Problem to work on ▸ Take the data and return it in full. Change nothing.

Input ▸
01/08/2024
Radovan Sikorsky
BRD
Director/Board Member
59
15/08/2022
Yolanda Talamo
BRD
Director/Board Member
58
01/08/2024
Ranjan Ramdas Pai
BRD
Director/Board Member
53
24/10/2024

Task output ▸
01/08/2024
Radovan Sikorsky
BRD
Director/Board Member
59
15/08/2022
Yolanda Talamo
BRD
Director/Board Member
58
01/08/2024
Ranjan Ramdas Pai
BRD
Director/Board Member
53
24/10/2024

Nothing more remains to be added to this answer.